Afin de décongestionner et sécuriser les centres-villes de Jargeau et Saint-Denis-de-l’Hôtel, une déviation de
14,7 kilomètres, à deux voies de circulation, est en cours de construction et ouvrira en 2025. Ces travaux donnent lieu à
la création d’un nouveau pont en amont de l’agglomération d’Orléans qui permettra de franchir la Loire. Construit dans
un environnement géologique délicat, il nécessite 54 pieux de fondations de diamètre 1 400 mm qui sont réalisés à l’abri
d’un tubage métallique sur les horizons les plus fracturés, et par l’utilisation d’une gaine en polyamide dans les horizons
moyennement fracturés.
Le maître d’ouvrage, le conseil départemental du Loiret, a attribué le marché de ce franchissement sur une longueur de 4 180 m à un groupement dont la conception est confiée à Strates, SCE, Secoa et Fondasol ; la réalisation est assurée par Baudin Châteauneuf (mandataire), Charier et Spie batignolles
fondations.
Les travaux s’articulent donc autour de cet ouvrage d’art d’une longueur de 570 m. Ce dernier est composé d’un tablier mixte en caisson avec des travées principales de 115 m, reposant sur 7 piles construites dans le lit mineur de la Loire et fondées chacune sur 6 pieux de diamètre 1 400 mm ; d’un ouvrage de décharge situé dans le lit endigué de la Loire. Cet ouvrage, d’une longueur de 75 m, est constitué de poutres en béton précontraint, reposant sur 4 piles fondées sur des pieux de diamètre 1
400 mm ; et d’importants mouvements de terre, permettant de connecter les ouvrages, en particulier le franchissement de la levée de la Loire, de rétablir la continuité paysagère et d’orienter les eaux du fleuve en cas de crue.
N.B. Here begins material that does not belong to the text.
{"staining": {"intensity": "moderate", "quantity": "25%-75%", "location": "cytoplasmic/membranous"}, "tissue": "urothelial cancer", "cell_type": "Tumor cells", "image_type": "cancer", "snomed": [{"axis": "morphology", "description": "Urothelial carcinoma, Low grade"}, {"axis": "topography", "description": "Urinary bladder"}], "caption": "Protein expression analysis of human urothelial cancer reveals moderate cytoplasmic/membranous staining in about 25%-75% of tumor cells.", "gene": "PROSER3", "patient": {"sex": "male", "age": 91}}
CONTEXTE HYDROGÉOLOGIQUE ET RISQUE GÉOTECHNIQUE
Les pieux des ouvrages sont situés dans les lits majeurs et mineurs de la Loire.
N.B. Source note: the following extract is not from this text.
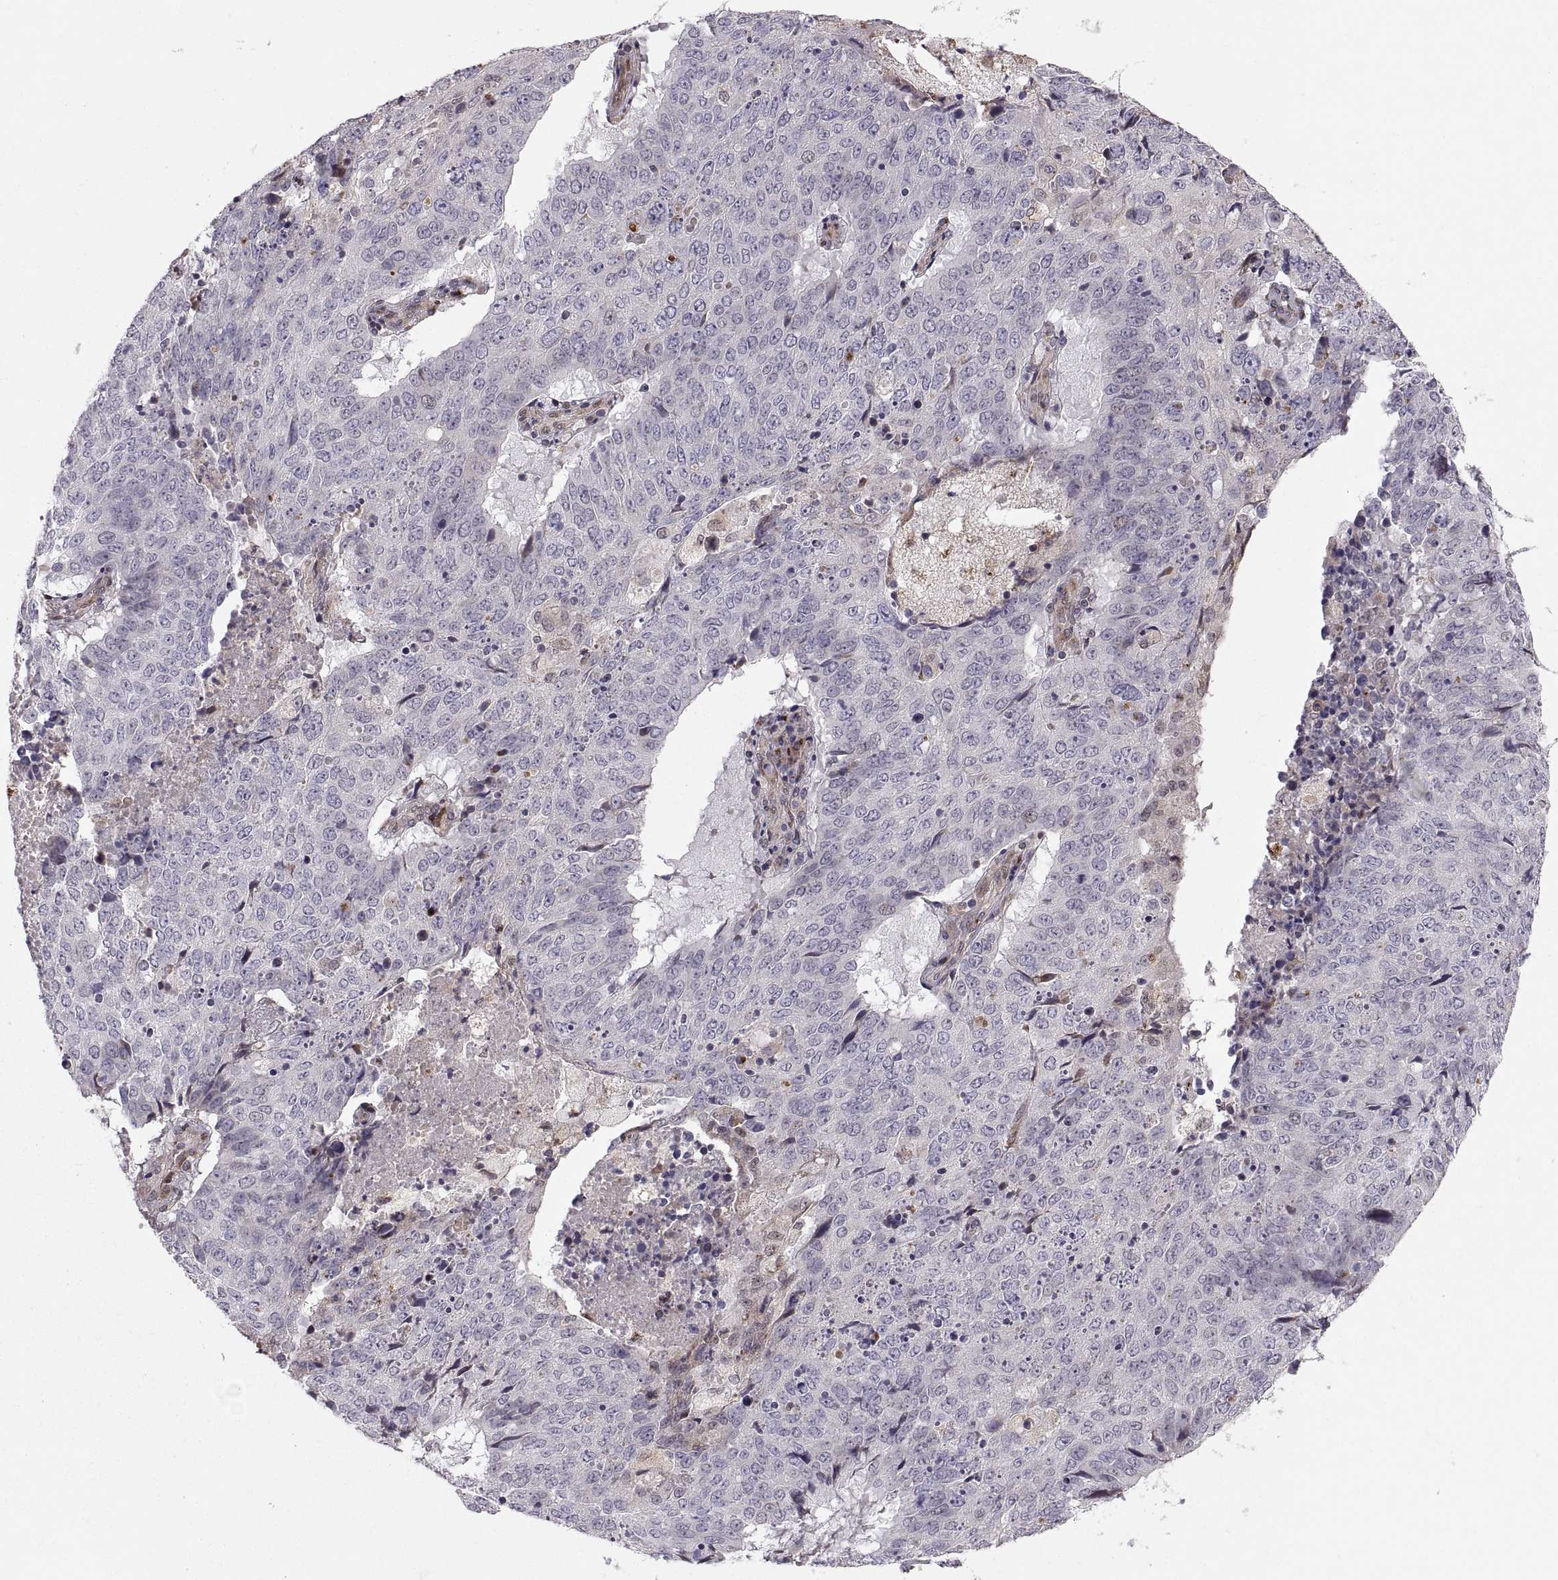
{"staining": {"intensity": "negative", "quantity": "none", "location": "none"}, "tissue": "lung cancer", "cell_type": "Tumor cells", "image_type": "cancer", "snomed": [{"axis": "morphology", "description": "Normal tissue, NOS"}, {"axis": "morphology", "description": "Squamous cell carcinoma, NOS"}, {"axis": "topography", "description": "Bronchus"}, {"axis": "topography", "description": "Lung"}], "caption": "IHC micrograph of neoplastic tissue: squamous cell carcinoma (lung) stained with DAB displays no significant protein positivity in tumor cells.", "gene": "TESC", "patient": {"sex": "male", "age": 64}}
Les formations géologiques traversées sont les alluvions de la Loire sur une épaisseur de 2 à 10 m, les calcaires de Pithiviers d’une épaisseur de 15 à 20 m et dont la particularité est d’être
vacuolaires, la molasse du Gâtinais sur une épaisseur de 5 m et le calcaire d’Etampes.
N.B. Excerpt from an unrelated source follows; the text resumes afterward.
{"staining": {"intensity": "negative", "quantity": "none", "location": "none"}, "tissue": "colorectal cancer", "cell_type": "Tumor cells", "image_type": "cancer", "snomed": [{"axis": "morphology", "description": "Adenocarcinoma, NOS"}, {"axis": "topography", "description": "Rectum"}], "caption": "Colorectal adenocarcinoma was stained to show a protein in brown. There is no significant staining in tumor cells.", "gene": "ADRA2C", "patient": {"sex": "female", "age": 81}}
Ce contexte de calcaire karstifié est sensible pour les fondations des ouvrages, puisqu’il peut être à l’origine de l’apparition de fontis profonds et de grands diamètres, générés par des processus de
rupture du toit calcaire ou par suffosion. Ainsi plus de 100 sondages quadrillent les 7 appuis du viaduc, pour une longueur totale de près de 4 km de forages.
En rive gauche, une cinquantaine de sondages géotechniques quadrillent les 4 futurs appuis de l’ouvrage de décharge. Ces différentes investigations complètent la campagne géotechnique de la phase G2 AVP réalisée par le BRGM en rive gauche, qui se caractérise notamment par les résultats d’une centaine d’essais au pénétromètre statique ainsi que le résultat des investigations hydrogéotechniques et géophysiques pointues (article du BRGM à découvrir en page 108).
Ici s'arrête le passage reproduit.